Bringing an author to town is one of the best things that we do. Doing it as part of a community read is, well, simply the best. We librarians introduce regular folk--our friends, family, and patrons--to books and the people who write them. It allows us to share a little of the magic that we experience every time we go to a conference to meet an author, hear her speak, have dinner with him. I got to do all of that last night, (and I didn't even have to make any of the arrangements, worry about doing an introduction, or be the one to get everyone to the auditorium on time!) I went to Southington for the culmination of their "Southington Reads--Get on the Same Page" event with Dalton Connelly, the author of Honky, the story of a white kid growing up in a black neighborhood in New York.
Jay Johnston, Southington PL's director, asked me about a year ago what I knew about OneBook projects. I told him what I could, most of it from my experience in southeastern CT with One Book One Region, now ably led by Groton's Betty Anne Reiter.
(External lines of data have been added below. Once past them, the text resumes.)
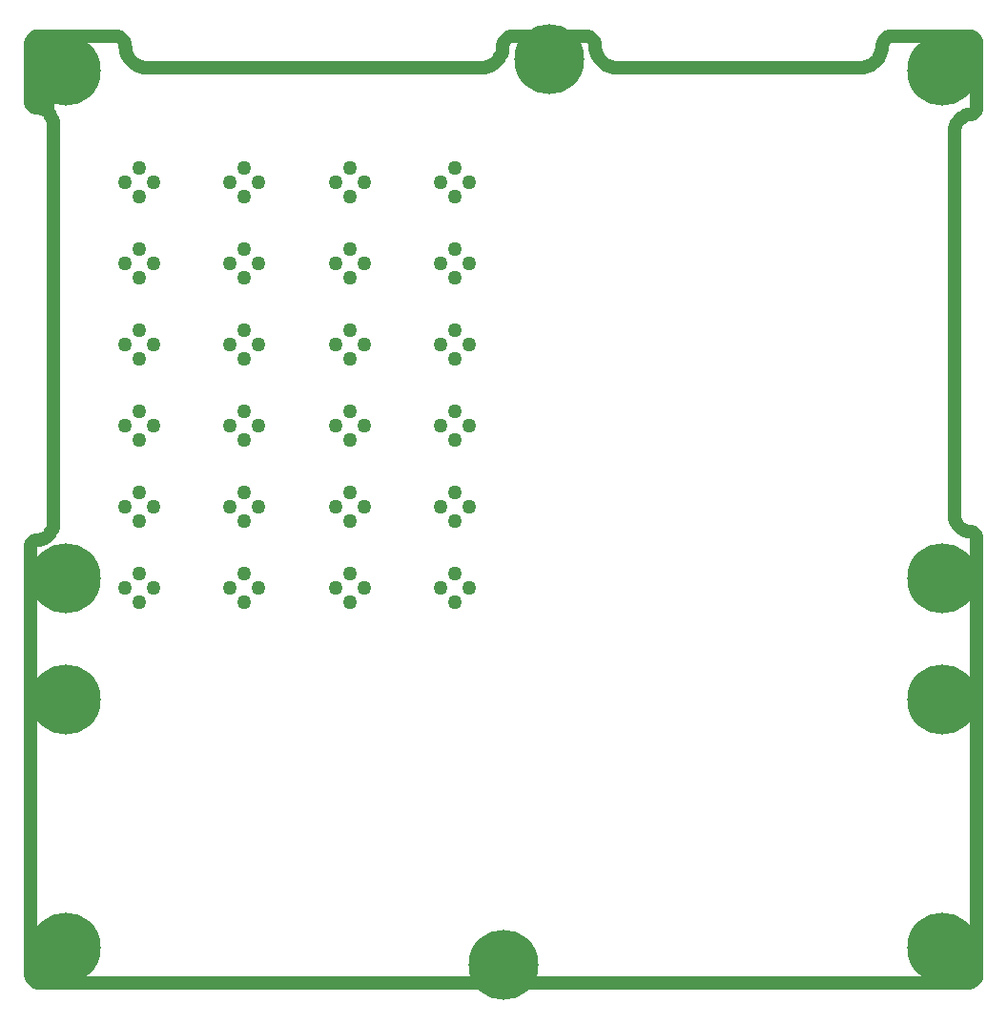
<source format=gbr>
G04*
G04 #@! TF.GenerationSoftware,Altium Limited,Altium Designer,25.8.1 (18)*
G04*
G04 Layer_Color=8388736*
%FSLAX44Y44*%
%MOMM*%
G71*
G04*
G04 #@! TF.SameCoordinates,EA6E8681-586E-412E-AD3A-A28C1D5D0A19*
G04*
G04*
G04 #@! TF.FilePolarity,Negative*
G04*
G01*
G75*
%ADD14C,1.2000*%
%ADD15R,2.3705X2.6588*%
%ADD16R,2.4048X2.1138*%
%ADD17R,2.2408X6.7228*%
%ADD18R,2.4892X2.2352*%
%ADD19C,0.3000*%
%ADD20C,0.8032*%
%ADD21C,1.4032*%
%ADD22C,6.2032*%
%ADD23C,1.2700*%
D14*
X844960Y838000D02*
X844430Y840664D01*
X842922Y842922D01*
X840664Y844430D01*
X838000Y844960D01*
X770000D02*
X767682Y844655D01*
X765523Y843761D01*
X763667Y842339D01*
X762243Y840485D01*
X761347Y838326D01*
X761040Y836009D01*
X742000Y816960D02*
X744485Y817123D01*
X746928Y817609D01*
X749286Y818409D01*
X751520Y819511D01*
X753591Y820895D01*
X755463Y822537D01*
X757105Y824409D01*
X758489Y826480D01*
X759591Y828714D01*
X760391Y831072D01*
X760877Y833515D01*
X761040Y836000D01*
X824960Y420000D02*
X825189Y417388D01*
X825867Y414856D01*
X826975Y412480D01*
X828479Y410332D01*
X830332Y408479D01*
X832480Y406975D01*
X834856Y405867D01*
X837388Y405188D01*
X840000Y404960D01*
X506260Y836009D02*
X505953Y838326D01*
X505057Y840485D01*
X503633Y842339D01*
X501777Y843761D01*
X499618Y844655D01*
X497300Y844960D01*
X506260Y836000D02*
X506423Y833515D01*
X506909Y831072D01*
X507709Y828714D01*
X508811Y826480D01*
X510195Y824409D01*
X511837Y822537D01*
X513709Y820895D01*
X515780Y819511D01*
X518014Y818409D01*
X520372Y817609D01*
X522815Y817123D01*
X525300Y816960D01*
X433300Y844960D02*
X430982Y844655D01*
X428823Y843761D01*
X426967Y842339D01*
X425543Y840485D01*
X424647Y838326D01*
X424340Y836009D01*
X405300Y816960D02*
X407785Y817123D01*
X410228Y817609D01*
X412586Y818409D01*
X414820Y819511D01*
X416891Y820895D01*
X418763Y822537D01*
X420405Y824409D01*
X421789Y826480D01*
X422891Y828714D01*
X423691Y831072D01*
X424177Y833515D01*
X424340Y836000D01*
X844960Y400000D02*
X844296Y402480D01*
X842480Y404296D01*
X840000Y404960D01*
X88960Y836000D02*
X89123Y833515D01*
X89609Y831072D01*
X90409Y828714D01*
X91511Y826480D01*
X92895Y824409D01*
X94537Y822537D01*
X96409Y820895D01*
X98480Y819511D01*
X100714Y818409D01*
X103072Y817609D01*
X105515Y817123D01*
X108000Y816960D01*
X11992Y844960D02*
X9331Y844428D01*
X7076Y842919D01*
X5569Y840662D01*
X5040Y838000D01*
X25040Y766130D02*
X24812Y768742D01*
X24133Y771274D01*
X23025Y773650D01*
X21521Y775798D01*
X19668Y777651D01*
X17520Y779155D01*
X15144Y780263D01*
X12612Y780941D01*
X10000Y781170D01*
X5040Y786130D02*
X5705Y783650D01*
X7520Y781834D01*
X10000Y781170D01*
X10000Y397390D02*
X12612Y397618D01*
X15144Y398297D01*
X17520Y399405D01*
X19668Y400909D01*
X21521Y402762D01*
X23025Y404910D01*
X24133Y407286D01*
X24812Y409818D01*
X25040Y412430D01*
X10000Y397390D02*
X7522Y396727D01*
X5707Y394914D01*
X5040Y392436D01*
X840010Y775040D02*
X842476Y775702D01*
X844286Y777503D01*
X844961Y779965D01*
X839967Y775040D02*
X837364Y774807D01*
X834841Y774127D01*
X832474Y773021D01*
X830334Y771522D01*
X828485Y769674D01*
X826985Y767535D01*
X825877Y765168D01*
X825195Y762646D01*
X824961Y760043D01*
X838011Y5040D02*
X840669Y5572D01*
X842923Y7080D01*
X844429Y9334D01*
X844960Y11992D01*
X88960Y836009D02*
X88653Y838324D01*
X87759Y840482D01*
X86337Y842335D01*
X84484Y843757D01*
X82327Y844653D01*
X80011Y844960D01*
X5040Y11989D02*
X5572Y9331D01*
X7080Y7078D01*
X9334Y5571D01*
X11992Y5040D01*
X844960Y820322D02*
Y838000D01*
Y806322D02*
Y820322D01*
Y780099D02*
Y806322D01*
X824960Y745153D02*
Y759903D01*
Y717153D02*
Y745153D01*
Y661153D02*
Y717153D01*
Y633153D02*
Y661153D01*
Y605154D02*
Y633153D01*
Y563153D02*
Y605154D01*
Y465154D02*
Y563153D01*
X814000Y844960D02*
X838000D01*
X793945D02*
X814000D01*
X770000D02*
X793945D01*
X723989Y816960D02*
X742000D01*
X824960Y451153D02*
Y465154D01*
Y420000D02*
Y451153D01*
X681989Y816960D02*
X723989D01*
X653989D02*
X681989D01*
X639989D02*
X653989D01*
X597989D02*
X639989D01*
X525300D02*
X597989D01*
X471698Y844960D02*
X497300D01*
X457698D02*
X471698D01*
X433300D02*
X457698D01*
X390420Y816960D02*
X405300D01*
X362421D02*
X390420D01*
X844960Y389910D02*
X844960Y400000D01*
X844960Y375910D02*
X844960Y389910D01*
X844960Y364000D02*
X844960Y375910D01*
X844960Y347910D02*
Y364000D01*
Y319910D02*
Y347910D01*
Y249910D02*
Y319910D01*
Y221910D02*
Y249910D01*
Y179910D02*
Y221910D01*
Y123910D02*
Y179910D01*
Y95910D02*
Y123910D01*
Y53910D02*
Y95910D01*
Y36000D02*
Y53910D01*
Y12016D02*
Y36000D01*
X818820Y5040D02*
X837988D01*
X790820D02*
X818820D01*
X734820D02*
X790820D01*
X678820D02*
X734820D01*
X650820D02*
X678820D01*
X608820D02*
X650820D01*
X566820D02*
X608820D01*
X496820D02*
X566820D01*
X454820D02*
X496820D01*
X370820D02*
X454820D01*
X356820Y5040D02*
X370820Y5040D01*
X306420Y816960D02*
X362421D01*
X250420D02*
X306420D01*
X208421D02*
X250420D01*
X180420D02*
X208421D01*
X138420D02*
X180420D01*
X108000D02*
X138420D01*
X54067Y844960D02*
X79977D01*
X26067Y844960D02*
X36000D01*
X40067D02*
X54067Y844960D01*
X36000Y844960D02*
X40067D01*
X12067Y844960D02*
X26067Y844960D01*
X12004Y844960D02*
X12067D01*
X5040Y818915D02*
Y838000D01*
Y786130D02*
Y818915D01*
X25040Y755855D02*
Y766130D01*
Y699855D02*
Y755855D01*
Y671855D02*
Y699855D01*
Y587855D02*
Y671855D01*
X328820Y5040D02*
X356820D01*
X286820D02*
X328820D01*
X230820D02*
X286820D01*
X174820D02*
X230820D01*
X146820D02*
X174820D01*
X90820Y5040D02*
X132820D01*
X48820D02*
X90820D01*
X20820D02*
X48820D01*
X132820D02*
X146820Y5040D01*
X36000Y364000D02*
Y386860D01*
X25040Y531855D02*
Y587855D01*
Y517855D02*
Y531855D01*
Y475855D02*
Y517855D01*
Y433855D02*
Y475855D01*
Y412430D02*
Y433855D01*
X5040Y384984D02*
X5040Y392427D01*
X5040Y258984D02*
Y342984D01*
Y256000D02*
Y258984D01*
Y224080D02*
Y256000D01*
Y364000D02*
Y384984D01*
Y342984D02*
Y364000D01*
X12016Y5040D02*
X20820Y5040D01*
X5040Y202984D02*
Y224080D01*
Y118984D02*
Y202984D01*
Y104984D02*
Y118984D01*
Y34984D02*
Y104984D01*
Y12012D02*
Y34984D01*
D15*
X834140Y832698D02*
D03*
D16*
X833968Y14577D02*
D03*
D17*
X15212Y812378D02*
D03*
D18*
X15240Y16510D02*
D03*
D19*
X5000Y272984D02*
D03*
X821945Y845000D02*
D03*
X845000Y806322D02*
D03*
X832820Y5000D02*
D03*
X804820D02*
D03*
X845000Y53910D02*
D03*
X845000Y263910D02*
D03*
X54067Y845000D02*
D03*
X5000Y804915D02*
D03*
Y832915D02*
D03*
D20*
X825000Y745153D02*
D03*
Y535154D02*
D03*
Y549154D02*
D03*
X825438Y759147D02*
D03*
X807945Y845000D02*
D03*
X832680Y771128D02*
D03*
X844688Y778326D02*
D03*
X835945Y845000D02*
D03*
X845000Y820322D02*
D03*
Y834322D02*
D03*
Y792322D02*
D03*
X527989Y817000D02*
D03*
X555989D02*
D03*
X541989D02*
D03*
X597989D02*
D03*
X611989D02*
D03*
X583989D02*
D03*
X569989D02*
D03*
X667989D02*
D03*
X681989D02*
D03*
X625989D02*
D03*
X653989D02*
D03*
X639989D02*
D03*
X737989D02*
D03*
X695989D02*
D03*
X723989D02*
D03*
X709989D02*
D03*
X457698Y845000D02*
D03*
X471698D02*
D03*
X433227Y845007D02*
D03*
X443698Y845000D02*
D03*
X485698D02*
D03*
X499694Y844649D02*
D03*
X514549Y820922D02*
D03*
X751625Y820170D02*
D03*
X506867Y832626D02*
D03*
X760086Y831324D02*
D03*
X765980Y844023D02*
D03*
X793945Y845000D02*
D03*
X779946D02*
D03*
X825000Y577154D02*
D03*
Y563153D02*
D03*
Y591153D02*
D03*
Y689154D02*
D03*
Y675154D02*
D03*
Y731153D02*
D03*
Y703154D02*
D03*
Y717153D02*
D03*
Y619154D02*
D03*
Y605154D02*
D03*
Y661153D02*
D03*
Y633153D02*
D03*
Y647153D02*
D03*
Y465154D02*
D03*
Y451153D02*
D03*
Y493153D02*
D03*
Y479154D02*
D03*
X830854Y410376D02*
D03*
X843212Y403795D02*
D03*
X825000Y437154D02*
D03*
X825135Y423154D02*
D03*
X825000Y521153D02*
D03*
Y507154D02*
D03*
X762820Y5000D02*
D03*
X720820D02*
D03*
X734820D02*
D03*
X818820D02*
D03*
X776820D02*
D03*
X790820D02*
D03*
X706820D02*
D03*
X844996Y11910D02*
D03*
X845000Y39910D02*
D03*
Y25910D02*
D03*
Y95910D02*
D03*
Y81910D02*
D03*
Y137910D02*
D03*
Y109910D02*
D03*
Y123910D02*
D03*
Y67910D02*
D03*
X845000Y151910D02*
D03*
Y179910D02*
D03*
Y165910D02*
D03*
Y221910D02*
D03*
Y207910D02*
D03*
Y249910D02*
D03*
Y235910D02*
D03*
Y193910D02*
D03*
X845000Y389910D02*
D03*
Y375910D02*
D03*
Y277910D02*
D03*
Y319910D02*
D03*
Y305910D02*
D03*
Y361910D02*
D03*
Y333910D02*
D03*
Y347910D02*
D03*
Y291910D02*
D03*
X89513Y832894D02*
D03*
X68067Y845000D02*
D03*
X12067Y845000D02*
D03*
X40067Y845000D02*
D03*
X26067Y845000D02*
D03*
X82065Y844748D02*
D03*
X166420Y817000D02*
D03*
X306420D02*
D03*
X334421D02*
D03*
X320420D02*
D03*
X390420D02*
D03*
X264421D02*
D03*
X152421D02*
D03*
X180420D02*
D03*
X110421D02*
D03*
X138420D02*
D03*
X124420D02*
D03*
X236420D02*
D03*
X250420D02*
D03*
X194421D02*
D03*
X222421D02*
D03*
X208421D02*
D03*
X362421D02*
D03*
X376421D02*
D03*
X278421D02*
D03*
X348420D02*
D03*
X292421D02*
D03*
X404421Y817014D02*
D03*
X417475Y822071D02*
D03*
X424061Y834425D02*
D03*
X608820Y5000D02*
D03*
X622820D02*
D03*
X580820D02*
D03*
X594820D02*
D03*
X678820D02*
D03*
X692820D02*
D03*
X636820D02*
D03*
X664820D02*
D03*
X650820D02*
D03*
X496820Y5000D02*
D03*
X510820D02*
D03*
X482820D02*
D03*
X468820D02*
D03*
X552820D02*
D03*
X566820Y5000D02*
D03*
X524820Y5000D02*
D03*
X538820D02*
D03*
X748820Y5000D02*
D03*
X5000Y244984D02*
D03*
Y230984D02*
D03*
Y258984D02*
D03*
Y202984D02*
D03*
Y216984D02*
D03*
Y34984D02*
D03*
Y104984D02*
D03*
Y118984D02*
D03*
Y48984D02*
D03*
Y90984D02*
D03*
Y146984D02*
D03*
Y132984D02*
D03*
Y188984D02*
D03*
Y160984D02*
D03*
Y174984D02*
D03*
X6982Y7125D02*
D03*
X20820Y5000D02*
D03*
X34820D02*
D03*
X48820D02*
D03*
X5000Y20984D02*
D03*
Y76984D02*
D03*
Y62984D02*
D03*
Y300984D02*
D03*
Y286984D02*
D03*
Y328984D02*
D03*
Y314984D02*
D03*
Y356984D02*
D03*
Y342984D02*
D03*
Y370984D02*
D03*
X25000Y475855D02*
D03*
Y685855D02*
D03*
Y699855D02*
D03*
X5000Y790915D02*
D03*
X13392Y779709D02*
D03*
X23223Y769742D02*
D03*
X25000Y559855D02*
D03*
Y545855D02*
D03*
Y587855D02*
D03*
Y573855D02*
D03*
Y503855D02*
D03*
Y461855D02*
D03*
Y531855D02*
D03*
Y517855D02*
D03*
Y629855D02*
D03*
Y615855D02*
D03*
Y671855D02*
D03*
Y643855D02*
D03*
Y657855D02*
D03*
Y601855D02*
D03*
X5000Y818915D02*
D03*
X97029Y821082D02*
D03*
X5000Y384984D02*
D03*
X10583Y397822D02*
D03*
X21777Y406231D02*
D03*
X25000Y447855D02*
D03*
Y419855D02*
D03*
Y433855D02*
D03*
X160820Y5000D02*
D03*
X174820D02*
D03*
X132820D02*
D03*
X146820D02*
D03*
X188820D02*
D03*
X62820D02*
D03*
X104820D02*
D03*
X118820D02*
D03*
X76820D02*
D03*
X90820D02*
D03*
X328820Y5000D02*
D03*
X342820D02*
D03*
X300820D02*
D03*
X314820D02*
D03*
X384820D02*
D03*
X356820D02*
D03*
X370820D02*
D03*
X244820Y5000D02*
D03*
X258820D02*
D03*
X202820D02*
D03*
X230820D02*
D03*
X216820D02*
D03*
X272820D02*
D03*
X286820Y5000D02*
D03*
X25000Y727855D02*
D03*
Y713855D02*
D03*
Y755855D02*
D03*
Y741855D02*
D03*
Y489855D02*
D03*
D21*
X814000Y791140D02*
D03*
X830164Y797835D02*
D03*
Y830164D02*
D03*
X814000Y836860D02*
D03*
X836860Y814000D02*
D03*
X465298Y801140D02*
D03*
X449133Y807835D02*
D03*
X481462D02*
D03*
X797835Y797835D02*
D03*
X791140Y814000D02*
D03*
X442438Y824000D02*
D03*
X488158D02*
D03*
X449133Y840164D02*
D03*
X481462D02*
D03*
X465298Y846860D02*
D03*
X797835Y830164D02*
D03*
X814000Y13140D02*
D03*
X791140Y36000D02*
D03*
X830164Y19835D02*
D03*
X797835D02*
D03*
X836860Y36000D02*
D03*
X797835Y52165D02*
D03*
X814000Y233140D02*
D03*
X791140Y256000D02*
D03*
X797835Y239835D02*
D03*
X814000Y58860D02*
D03*
X830164Y52165D02*
D03*
Y272164D02*
D03*
Y239835D02*
D03*
X836860Y256000D02*
D03*
X797835Y347836D02*
D03*
Y272164D02*
D03*
X791140Y364000D02*
D03*
X797835Y380164D02*
D03*
X814000Y386860D02*
D03*
Y341140D02*
D03*
Y278860D02*
D03*
X830164Y380164D02*
D03*
Y347836D02*
D03*
X836860Y364000D02*
D03*
X52165Y830164D02*
D03*
X36000Y13140D02*
D03*
X13140Y36000D02*
D03*
X19835Y239835D02*
D03*
Y52165D02*
D03*
Y19835D02*
D03*
X36000Y233140D02*
D03*
Y58860D02*
D03*
X52165Y239835D02*
D03*
X36000Y791140D02*
D03*
X52165Y797835D02*
D03*
X13140Y814000D02*
D03*
X19835Y830164D02*
D03*
Y797835D02*
D03*
X58860Y814000D02*
D03*
X36000Y836860D02*
D03*
X13140Y256000D02*
D03*
X19835Y347836D02*
D03*
X13140Y364000D02*
D03*
X19835Y380164D02*
D03*
Y272164D02*
D03*
X36000Y278860D02*
D03*
Y341140D02*
D03*
Y386860D02*
D03*
X52165Y19835D02*
D03*
X58860Y36000D02*
D03*
X52165Y52165D02*
D03*
X58860Y256000D02*
D03*
X52165Y272164D02*
D03*
Y347836D02*
D03*
X58860Y364000D02*
D03*
X52165Y380164D02*
D03*
D22*
X425000Y21000D02*
D03*
X36000Y364000D02*
D03*
Y256000D02*
D03*
Y36000D02*
D03*
X814000D02*
D03*
Y256000D02*
D03*
Y364000D02*
D03*
Y814000D02*
D03*
X465298Y824000D02*
D03*
X36000Y814000D02*
D03*
D23*
X381420Y702300D02*
D03*
Y558300D02*
D03*
Y486300D02*
D03*
Y630300D02*
D03*
X288080D02*
D03*
Y702300D02*
D03*
X194740Y630300D02*
D03*
Y702300D02*
D03*
X288080Y558300D02*
D03*
X194740Y486300D02*
D03*
X288080D02*
D03*
X194740Y558300D02*
D03*
X101400Y486300D02*
D03*
Y702300D02*
D03*
Y630300D02*
D03*
Y558300D02*
D03*
X381420Y342300D02*
D03*
Y414300D02*
D03*
X288080D02*
D03*
Y342300D02*
D03*
X194740Y414300D02*
D03*
Y342300D02*
D03*
X101400D02*
D03*
Y414300D02*
D03*
X275380Y643000D02*
D03*
X368720Y715000D02*
D03*
X88700Y643000D02*
D03*
Y715000D02*
D03*
X182040Y643000D02*
D03*
X275380Y715000D02*
D03*
X368720Y643000D02*
D03*
X182040Y715000D02*
D03*
X275380Y355000D02*
D03*
X288080Y367700D02*
D03*
X300780Y355000D02*
D03*
X182040D02*
D03*
X194740Y367700D02*
D03*
X207440Y355000D02*
D03*
X88700D02*
D03*
X381420Y727700D02*
D03*
X394120Y715000D02*
D03*
X300780Y571000D02*
D03*
X288080Y583700D02*
D03*
X275380Y571000D02*
D03*
X207440D02*
D03*
X194740Y583700D02*
D03*
X182040Y571000D02*
D03*
X114100D02*
D03*
X101400Y583700D02*
D03*
X88700Y571000D02*
D03*
X394120Y499000D02*
D03*
X381420Y511700D02*
D03*
X368720Y499000D02*
D03*
X114100D02*
D03*
X101400Y511700D02*
D03*
X88700Y499000D02*
D03*
X300780D02*
D03*
X288080Y511700D02*
D03*
X275380Y499000D02*
D03*
X182040D02*
D03*
X194740Y511700D02*
D03*
X207440Y499000D02*
D03*
X394120Y427000D02*
D03*
X381420Y439700D02*
D03*
X368720Y427000D02*
D03*
X300780D02*
D03*
X288080Y439700D02*
D03*
X275380Y427000D02*
D03*
X182040D02*
D03*
X194740Y439700D02*
D03*
X207440Y427000D02*
D03*
X288080Y727700D02*
D03*
X300780Y715000D02*
D03*
X88700Y427000D02*
D03*
X101400Y439700D02*
D03*
X114100Y427000D02*
D03*
X368720Y355000D02*
D03*
X381420Y367700D02*
D03*
X394120Y355000D02*
D03*
X101400Y367700D02*
D03*
X114100Y355000D02*
D03*
X207440Y715000D02*
D03*
X194740Y727700D02*
D03*
X381420Y655700D02*
D03*
X394120Y643000D02*
D03*
X114100D02*
D03*
X101400Y655700D02*
D03*
X207440Y643000D02*
D03*
X194740Y655700D02*
D03*
X368720Y571000D02*
D03*
X381420Y583700D02*
D03*
X394120Y571000D02*
D03*
X300780Y643000D02*
D03*
X288080Y655700D02*
D03*
X114100Y715000D02*
D03*
X101400Y727700D02*
D03*
M02*

</source>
Then Deb Zulick in the CLC office put Jay in touch with the wonderful Russell Perrault of Random's Vintage Books imprint, and the rest was easy, (easy because Southington's Jean Chmielewski took over from there and made it all happen.) I not only got to have dinner with the author, but I got to sit next to him. He is also a big fan of audiobooks, and was quite impressed with Southignton's recent rollout of dowloadables. I was able to tell Dalton (Jay insists on calling him Dr. Connelly because he has a PhD and is chair of the social science department at NYU, but, heck, the guy is about thirty, and looks like one of my Kingswood students.) about how Apple prevents both Recorded Books and Overdrive from being able to download their products onto the ubiquitous iPOD, therefore preventing the 50 million owners from having access to downloads from their public library. Anyway, it was a wonderful evening for the 300 people of Southington who got to meet, and even question, a real New York author, and for me to remember just why I went into this business!

Tuesday, March 07, 2006

At Last!

I've been blabbing about blogging for at least six months now, and tonight is finally the night. As happens so often, my motivation comes not from an urge to do good, but from trying not to look bad. (As a seasoned politician once told me when I was running for elected office, "It's not that you want to win so much; it's that you don't want to lose.") In this case, I happened upon an old email from Kirsten Kilbourne. In response to my telling her that I wanted to start a blog, she had enthusiastically gone to blogspot and set me up with a username, password, etc. That was in November, 2005, soon after she had joined the CLC staff. No one wants to look bad to the people with whom they work, especially with good reason. So enough, tonight is the night. I took my user name and my password and logged on. Plenty of our Connecticut colleagues have blogs, including Michael Golrick, Mike Simonds, and Alan Gray, so it's not like this is even a new thing. And of what am I afraid? That I have nothing to say? Has that ever stopped me before?
I've named the blog BetweentheBookends because of the stories to be found there. There is magic in libraryland, and I am uniquely suited to report on it. While you all are making the magic, I get to go door to door collecting your stories. I'll try to report out as engagingly as I can. I also ask for more than a little help from my friends. So many of you are such good writers, like my friend David Bryant, with whom I rarely agree, but who can be disagreeable in just the best prose. I look forward to sharing this space with friends and colleagues for the benefit of the readers, which we will hopefully attract. For now, good night, and thank you, Kirsten. I needed that!